I don’t want to steal too much of my own thunder and am kind of wiped out from preparing, but I will show one more slide in advance of the show. In the coming weeks, I’ll probably use more of the slides that I think are useful.
The following chart shows the results of a survey sent from Bloomberg to 60-80 economists and Wall Street prognosticators that asks, ‘what are the odds of a recession in the next 12 months?
It’s pretty clear that the economists think that the odds have gone up in the last year, from 10 percent at the start of 2021 to 65 percent now.
Before you get too bummed out, remember that these forecasters haven’t exactly knocked it out of the park.
In 2009, they forecasted a 100 percent chance of recession – but six or eight months into the recession! Once the recession pandemic ended, 100 percent said that it was coming. That one may be a little unfair because the pandemic was so far out of left field.
Even during the good years, 10-30 percent said that a recession was coming. Is that the work of some perma-bears, or is it a recognition that there’s always something lurking around that we should be worried about? I think it’s the first one, but I’ll entertain the second.

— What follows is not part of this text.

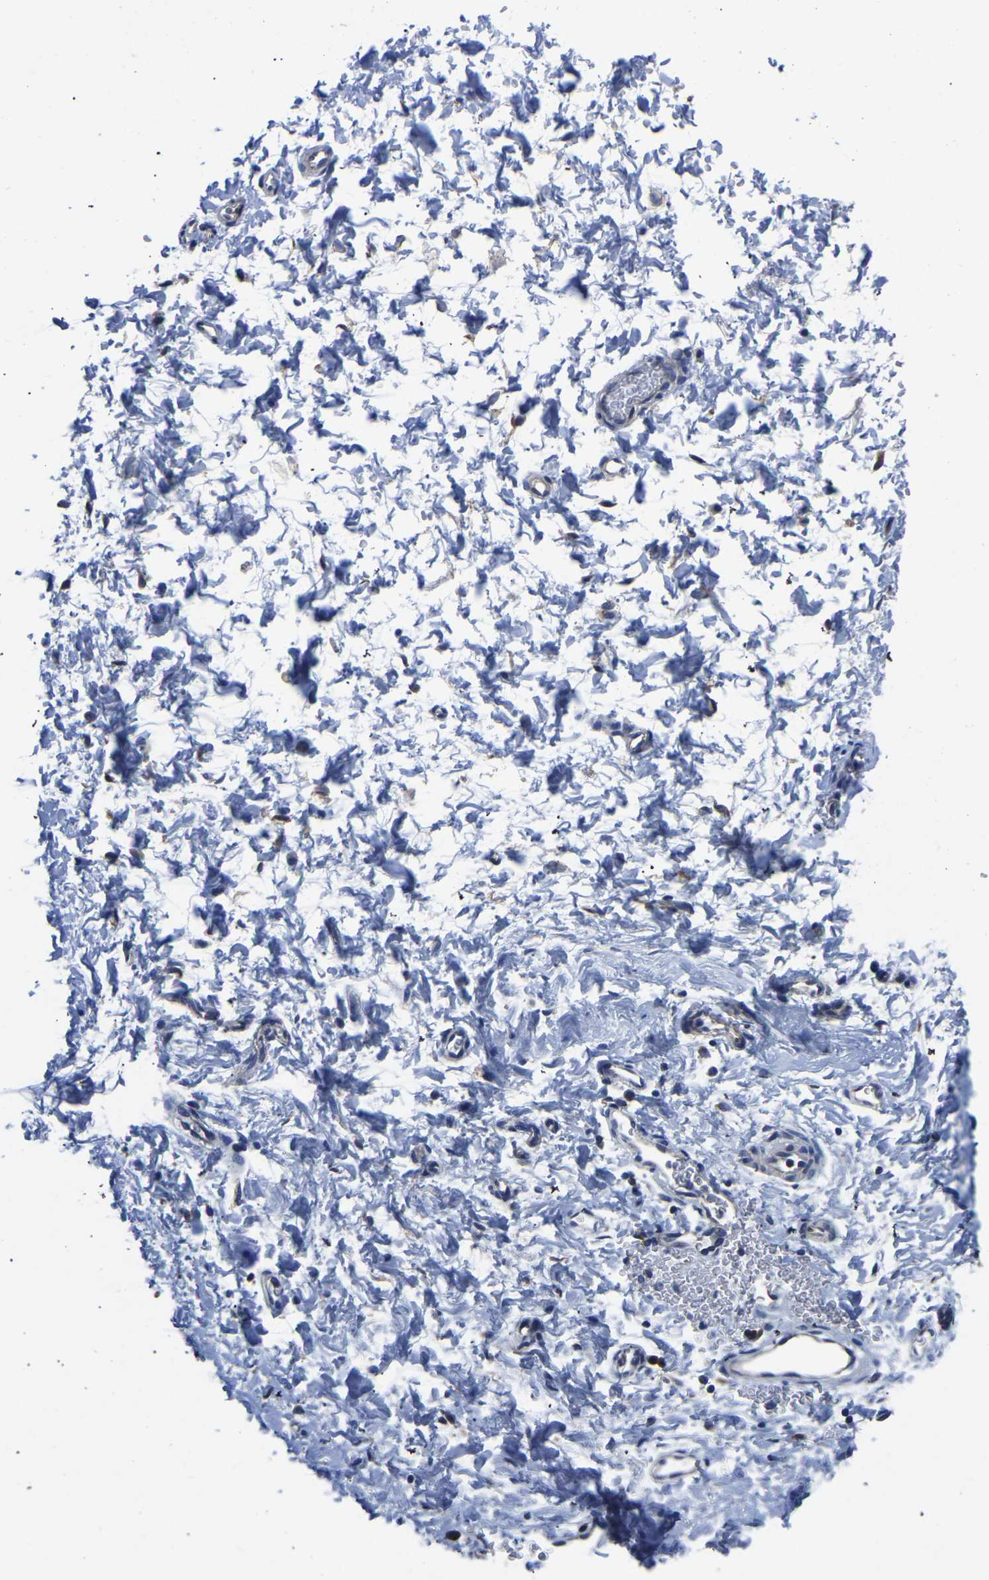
{"staining": {"intensity": "negative", "quantity": "none", "location": "none"}, "tissue": "adipose tissue", "cell_type": "Adipocytes", "image_type": "normal", "snomed": [{"axis": "morphology", "description": "Normal tissue, NOS"}, {"axis": "topography", "description": "Cartilage tissue"}, {"axis": "topography", "description": "Bronchus"}], "caption": "Protein analysis of benign adipose tissue exhibits no significant positivity in adipocytes.", "gene": "TFG", "patient": {"sex": "female", "age": 53}}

My take is that there is a pretty good chance we’ll have a recession, and that’s okay. Recessions are part of an economic lifecycle like winter is to a year. If I were to guess, I’d say that there’s a two out of three chance that there will be a recession, but I can’t say whether it will be mild or harsh.
Either way, I’ll keep holding my portfolio and won’t attempt to time anything because I know there will be a recovery after the recession, just like spring follows winter. And summer and fall after that.